= Leila Deen =

British environmental activist

Leila Deen (born 1979) is a British environmental activist, campaigning on the issues of climate change, poverty and water politics. She is the founder and CEO of the Secure Energy Project, having previously been program director at SumOfUs, and led Greenpeace UK's campaign against fracking. She was also projects director with Greenpeace USA until 2019. She was previously an activist with the World Development Movement and Plane Stupid. She is most widely known for pouring green custard on the then Business Secretary Peter Mandelson in March 2009 in protest against the extension of Heathrow Airport, for which she was arrested and cautioned.

==Activism==
Deen has been an activist since she was a teenager. Deen was a prominent member of anti-aviation group Plane Stupid and a campaigner for the World Development Movement, focusing on water, finance, and climate change. Deen made headlines in 2005 as part of a protest at the G8 meeting in Edinburgh when she scaled a crane along with two other protesters. She was quoted as saying "The crumbs of debt relief and aid increases... remain tied to debilitating conditions, which stands in direct contradiction to Make Poverty History".

In contrast to her later direct action, at the 2008 Kingsnorth Climate Camp Deen was reported to be "keen to stress that WDM does not support illegal protest methods". She has called Heathrow's Terminal 5 "a glorified shopping mall" and she called pro-flight counter-protesters "very misguided". In 2007 she joined Brian Haw's peace camp in Parliament Square against SOCPA and the Iraq War.

As a member of Plane Stupid, she dressed as a suffragette, glued herself to the doors of the Department for Transport, and blew an airhorn to interrupt a speech by Geoff Hoon. She was a finalist in the Sheila McKechnie Awards in 2006 for campaigning for Economic Justice.

With Greenpeace UK from 2010 to 2013 she was an energy campaigner, leading their opposition to fracking, running their "How clean is your cloud" campaign against the use of coal energy by internet companies, and campaigning against Arctic and deep-water oil drilling by Shell, Gazprom and other energy companies, including on board Greenpeace's MV Esperanza ship. In October 2013, she became Deputy Campaigns Director with Greenpeace USA.

===Peter Mandelson Incident===

Democracy has failed us. It's direct action, and direct action historically has been a major way that we have got change. You can look back historically through the suffragettes, through the miner strikes, through all of the major changes. It's about putting yourself in the way.
— Leila Deen

On 6 March 2009 Deen approached Business Secretary Peter Mandelson outside a Low Carbon summit on the government's carbon strategy at the Royal Society and threw a cup of green custard in his face, in protest over his support for a third runway at Heathrow airport. Deen lived along a Heathrow flight path in London, and had previously argued that airport expansion was incompatible with stopping climate change.
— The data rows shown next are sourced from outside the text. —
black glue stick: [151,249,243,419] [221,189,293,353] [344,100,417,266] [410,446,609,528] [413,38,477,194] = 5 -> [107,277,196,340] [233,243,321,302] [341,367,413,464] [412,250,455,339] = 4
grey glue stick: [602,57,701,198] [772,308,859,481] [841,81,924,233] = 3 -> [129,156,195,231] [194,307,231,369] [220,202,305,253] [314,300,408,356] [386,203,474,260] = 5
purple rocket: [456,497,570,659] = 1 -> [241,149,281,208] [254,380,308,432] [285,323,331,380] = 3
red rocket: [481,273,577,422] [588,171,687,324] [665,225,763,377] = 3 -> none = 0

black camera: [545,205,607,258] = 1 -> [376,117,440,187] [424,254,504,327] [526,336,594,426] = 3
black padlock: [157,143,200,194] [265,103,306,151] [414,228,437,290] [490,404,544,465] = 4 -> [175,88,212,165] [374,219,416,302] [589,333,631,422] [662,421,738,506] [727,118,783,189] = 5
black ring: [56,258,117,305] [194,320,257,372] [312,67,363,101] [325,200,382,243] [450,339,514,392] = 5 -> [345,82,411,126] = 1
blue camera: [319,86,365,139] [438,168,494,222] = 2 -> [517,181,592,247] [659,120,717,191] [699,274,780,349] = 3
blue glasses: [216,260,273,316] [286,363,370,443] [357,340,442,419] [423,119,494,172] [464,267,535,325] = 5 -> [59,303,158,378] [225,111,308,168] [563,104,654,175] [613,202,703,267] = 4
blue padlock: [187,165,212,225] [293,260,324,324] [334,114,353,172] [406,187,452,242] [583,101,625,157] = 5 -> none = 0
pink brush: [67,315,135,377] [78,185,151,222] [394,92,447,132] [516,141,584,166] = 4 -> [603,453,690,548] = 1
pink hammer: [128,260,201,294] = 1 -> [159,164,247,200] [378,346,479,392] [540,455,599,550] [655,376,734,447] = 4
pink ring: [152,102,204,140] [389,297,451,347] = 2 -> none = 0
She was quoted as saying "the only thing green about Peter Mandelson is the slime coursing through his veins." Plane Stupid claimed that the action was in protest at the frequent meetings between BAA's Roland Rudd and Mandelson and other ministers ahead of Labour's approval of a third runway.

Mandelson responded that "Whilst I'm prepared to take my fair share of the green revolution on to my shoulders, I'm less keen on having it on my face", and John Prescott said that "What is totally unacceptable is the way the woman walked away claiming it was her right in democracy. She should have been arrested. It is not acceptable that she should be allowed to walk away." Mandelson noted that "I was slightly surprised that she could just saunter off without being apprehended". Deen was arrested on 8 March over the incident, and was cautioned on 9 April for causing "harassment, alarm or distress".

==Journalism==
Deen wanted to be a journalist when she was in her teens. Deen has written for New Statesman about the 2007 G8 summit, for Red Pepper about the 2003 anti-war protests at RAF Fairford and for The Independent. In the Guardian ahead of the G-20 protests, Deen argued that the green movement is strong as it relies on networks, built through baking cakes and making bunting rather than on violence and confronting police lines.

==Personal life==
Deen went to school in Brighton. She is half-Egyptian, and is also known as Leila Aly-el-Deen. Her mother Sheila is a primary school teacher and Greenpeace member. Leila studied development studies and politics at Leeds University, where she voted in favour of banning The Sun newspaper from shops in the Students' Union in protest at its coverage of immigration and asylum issues. She subsequently received a master's degree from Sussex University.